Working our way up the side of the mountain near the summit, the natives called my attention to an animal the size of a cat, which ran about in the branches of a tree. They called it toollah. It was late in the afternoon when I killed this animal, which proved to be a kind of opossum now known in zoology by the name of Pseudochirus archeri; it has a peculiar greenish-yellow colour with a few indistinct stripes of black or white, and thus looks very much like a moss-grown tree-trunk. Though it is a night animal, it also comes out about three or four o’clock in the afternoon, and is the only one of the family which appears in the daytime.

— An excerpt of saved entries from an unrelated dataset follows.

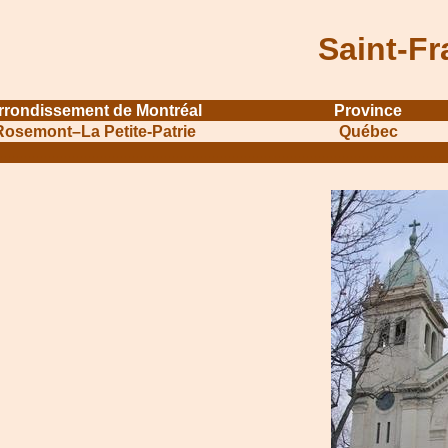
Saint-F
rrondissement de Montréal
Province
Rosemont–La Petite-Patrie
Québec
....................................................................
...........................................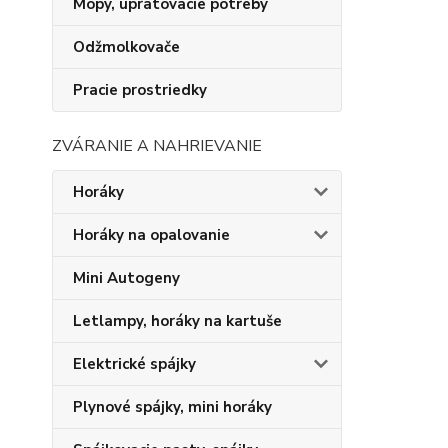
Mopy, upratovacie potreby
Odžmolkovače
Pracie prostriedky
ZVÁRANIE A NAHRIEVANIE
Horáky
Horáky na opalovanie
Mini Autogeny
Letlampy, horáky na kartuše
Elektrické spájky
Plynové spájky, mini horáky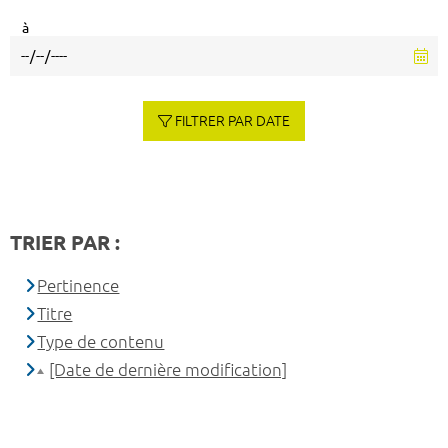
à
FILTRER PAR DATE
TRIER PAR :
Pertinence
Titre
Type de contenu
[Date de dernière modification]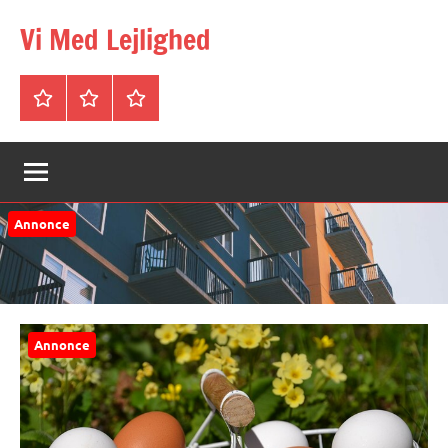
Videre
Vi Med Lejlighed
til
indhold
Forside
Om
Privatlivspolitik
&
Kontakt
Annonce
Annonce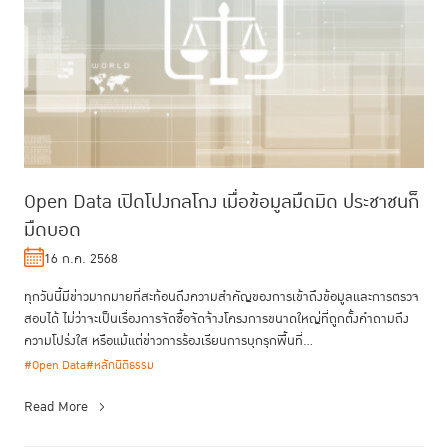
Open Data เปิดโปงกลโกง เมื่อข้อมูลมืดมิด ประชาชนก็
มืดบอด
16 ก.ค. 2568
ทุกวันนี้มีข่าวมากมายที่สะท้อนถึงความสำคัญของการเข้าถึงข้อมูลและการตรวจ
สอบได้ ไม่ว่าจะเป็นเรื่องการจัดซื้อจัดจ้างโครงการขนาดใหญ่ที่ถูกตั้งคำถามถึง
ความโปร่งใส หรือแม้แต่ข่าวการร้องเรียนการบุกรุกพื้นที่...
#Open Data
#หลักนิติธรรม
Read More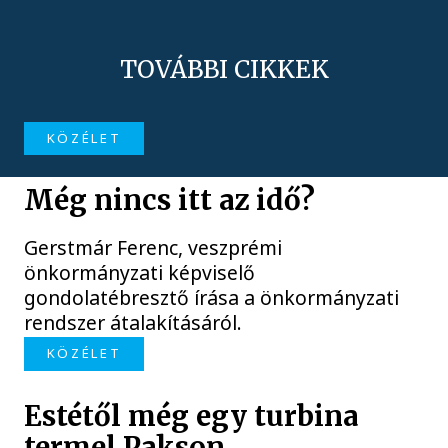
TOVÁBBI CIKKEK
KÖZÉLET
Még nincs itt az idő?
Gerstmár Ferenc, veszprémi
önkormányzati képviselő
gondolatébresztő írása a önkormányzati
rendszer átalakításáról.
KÖZÉLET
Estétől még egy turbina
termel Pakson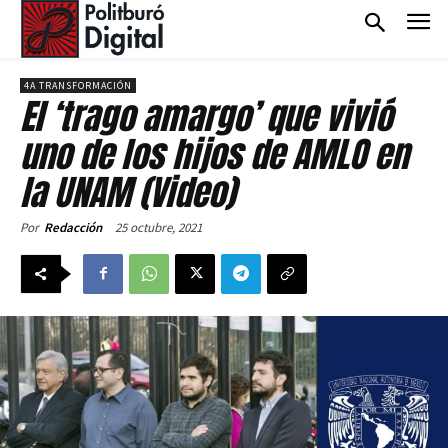
4A TRANSFORMACIÓN
El ‘trago amargo’ que vivió
uno de los hijos de AMLO en
la UNAM (Video)
25 octubre, 2021
Por
Redacción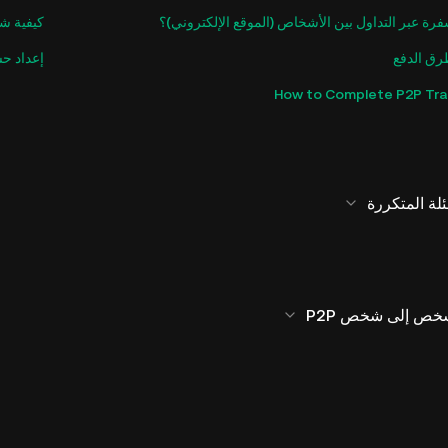
فرة عبر التداول بين الأشخاص (الموقع الإلكتروني)؟
كيفية شر
رق الدفع
إعداد حسابك على in
How to Complete P2P Tra
شخص إلى شخص P2P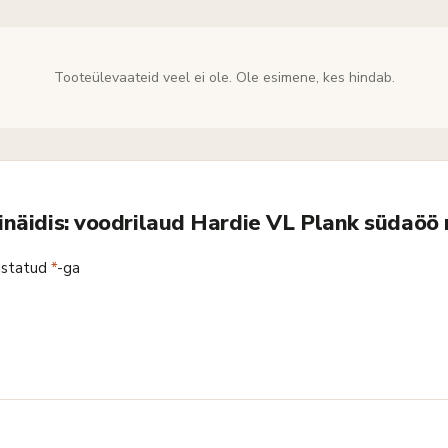
Tooteülevaateid veel ei ole. Ole esimene, kes hindab.
vinäidis: voodrilaud Hardie VL Plank südaö
istatud
*
-ga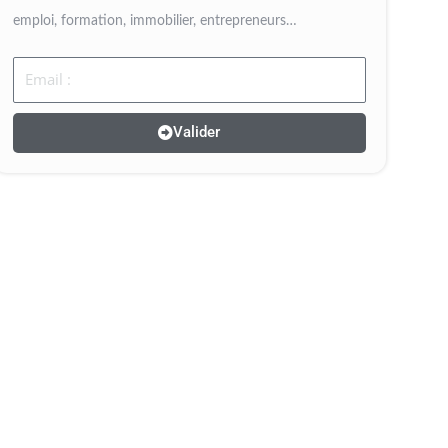
emploi, formation, immobilier, entrepreneurs…
Email
Valider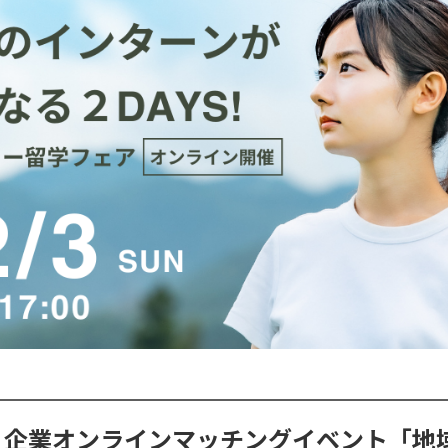
学生×企業オンラインマッチングイベント「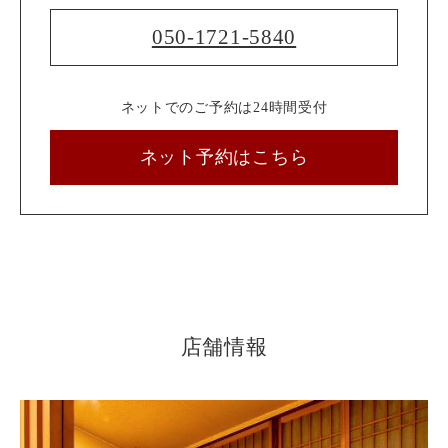
050-1721-5840
ネットでのご予約は24時間受付
ネット予約はこちら
店舗情報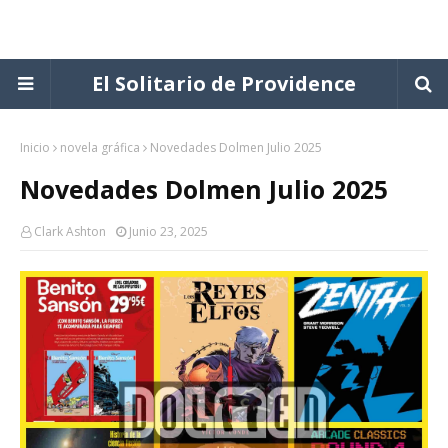
El Solitario de Providence
Inicio
novela gráfica
Novedades Dolmen Julio 2025
Novedades Dolmen Julio 2025
Clark Ashton
Junio 23, 2025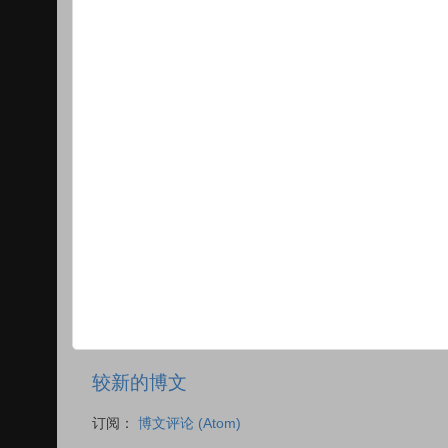
较新的博文
订阅：
博文评论 (Atom)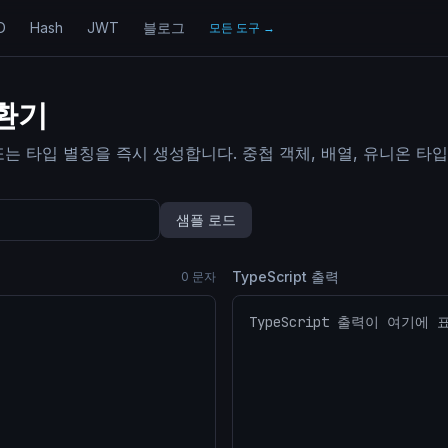
D
Hash
JWT
블로그
모든 도구
→
변환기
스 또는 타입 별칭을 즉시 생성합니다. 중첩 객체, 배열, 유니온 타
샘플 로드
TypeScript 출력
0
문자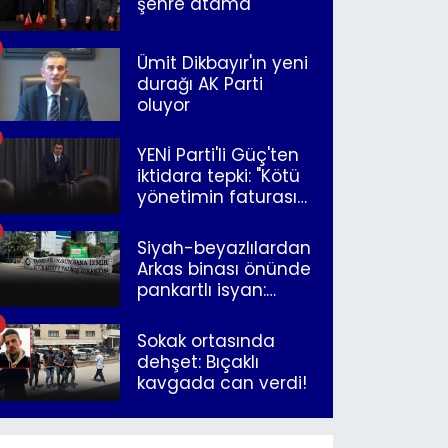
şehre atama
Ümit Dikbayır'ın yeni
durağı AK Parti
oluyor
YENİ Parti'li Güç'ten
iktidara tepki: "Kötü
yönetimin faturasını
Romanlar ödüyor"
Siyah-beyazlılardan
Arkas binası önünde
pankartlı isyan:
"Yazıklar olsun sana
İzmir"
Sokak ortasında
dehşet: Bıçaklı
kavgada can verdi!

One of the greatest annoyances in this almost inaccessible region is the poisonous nettle, the stinging-tree (Laportea moroides). It is so poisonous that if its beautiful heart-shaped leaves are only put in motion they cause you to sneeze. The fruit resembles raspberries in appearance, the leaves are covered with nettles on both sides, and a sting from them gives great pain. It will make a dog howl with all his might; but it has an especially violent effect on horses. They roll themselves as if mad from pain, and if they do not at once receive attention they will in this way kill themselves, as frequently happens in Northern Queensland. The natives greatly dread being stung by this nettle, and always avoid it. If you are stung in the hand you soon feel a pricking pain up the whole arm, and finally in the lymphatic glands of the armpit. You sleep restlessly the first night. The pain gradually leaves the arm, but for two to three weeks you have a sense of having burned your hand if the latter comes in contact with water, for then the pain at once returns where you were stung by the nettle.